__Box coordinate transitions__:
- - -

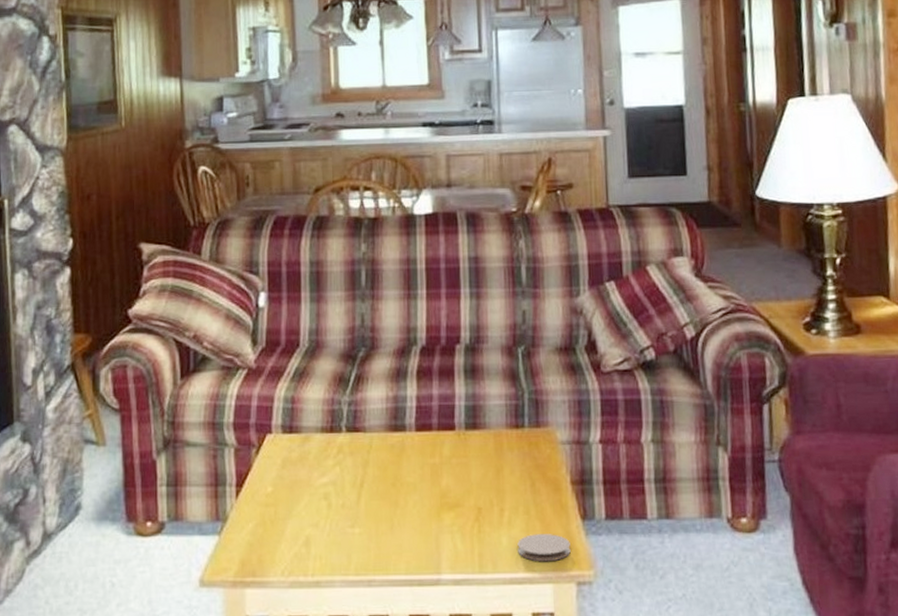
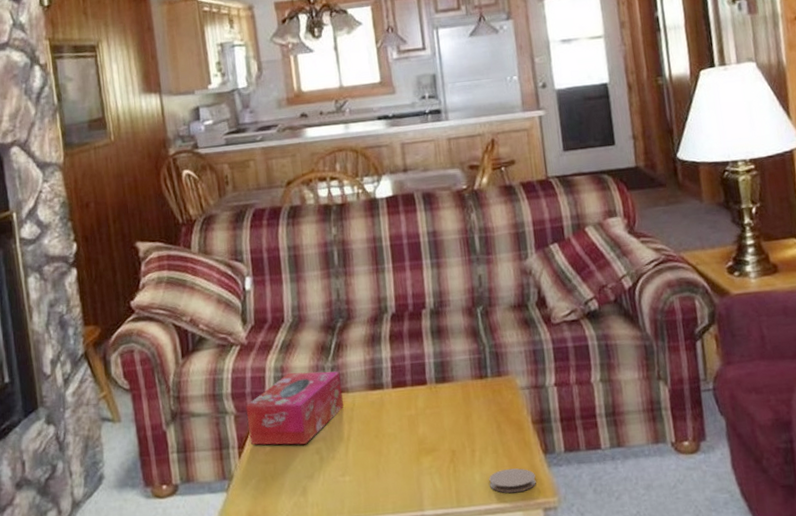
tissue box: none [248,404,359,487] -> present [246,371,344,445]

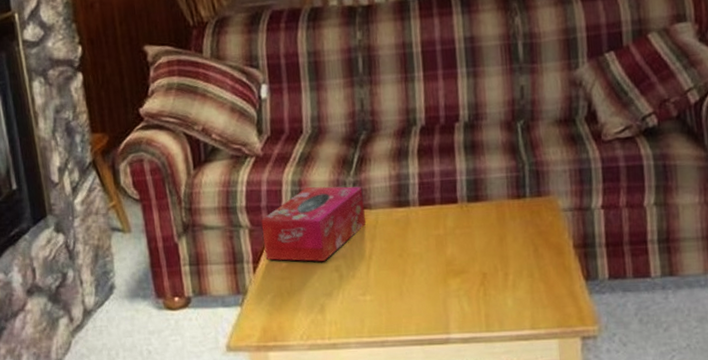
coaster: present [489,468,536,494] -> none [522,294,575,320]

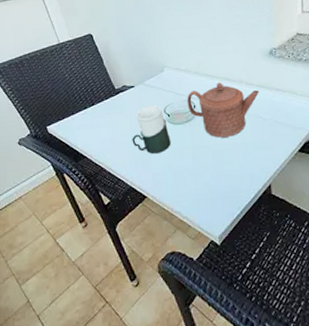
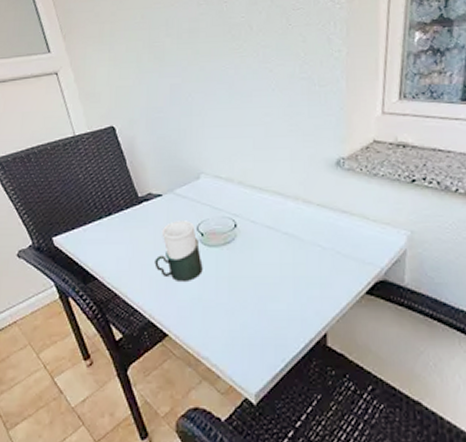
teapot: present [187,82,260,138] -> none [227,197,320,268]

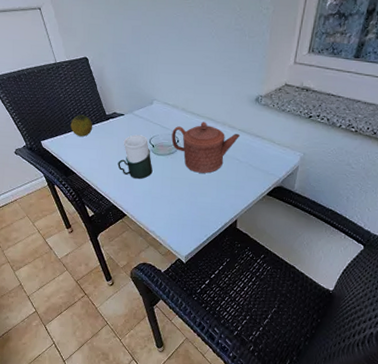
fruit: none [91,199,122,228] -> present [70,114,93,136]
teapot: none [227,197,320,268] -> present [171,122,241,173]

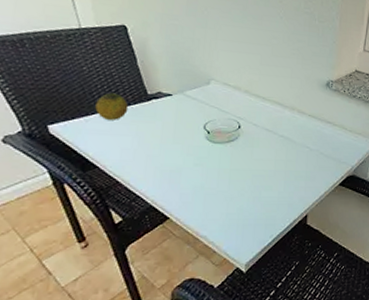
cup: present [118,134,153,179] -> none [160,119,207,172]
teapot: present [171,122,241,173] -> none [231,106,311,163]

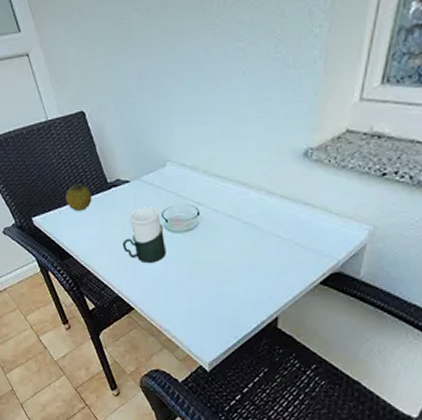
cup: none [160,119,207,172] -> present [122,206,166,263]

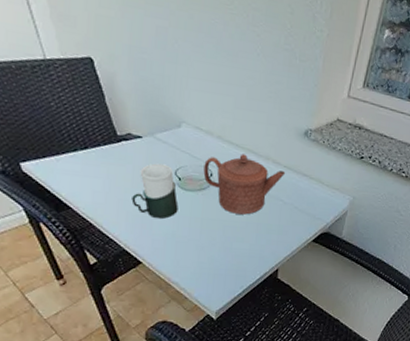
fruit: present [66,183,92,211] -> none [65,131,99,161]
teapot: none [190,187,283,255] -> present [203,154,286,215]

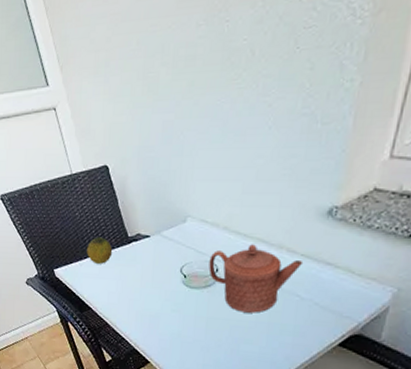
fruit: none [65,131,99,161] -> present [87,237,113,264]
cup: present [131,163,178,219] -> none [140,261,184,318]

- - -

__Aim of the task__: Pick out every line above that holds the word "fruit" and copy it.

__Output of the task__:
fruit: none [91,199,122,228] -> present [70,114,93,136]
fruit: present [66,183,92,211] -> none [65,131,99,161]
fruit: none [65,131,99,161] -> present [87,237,113,264]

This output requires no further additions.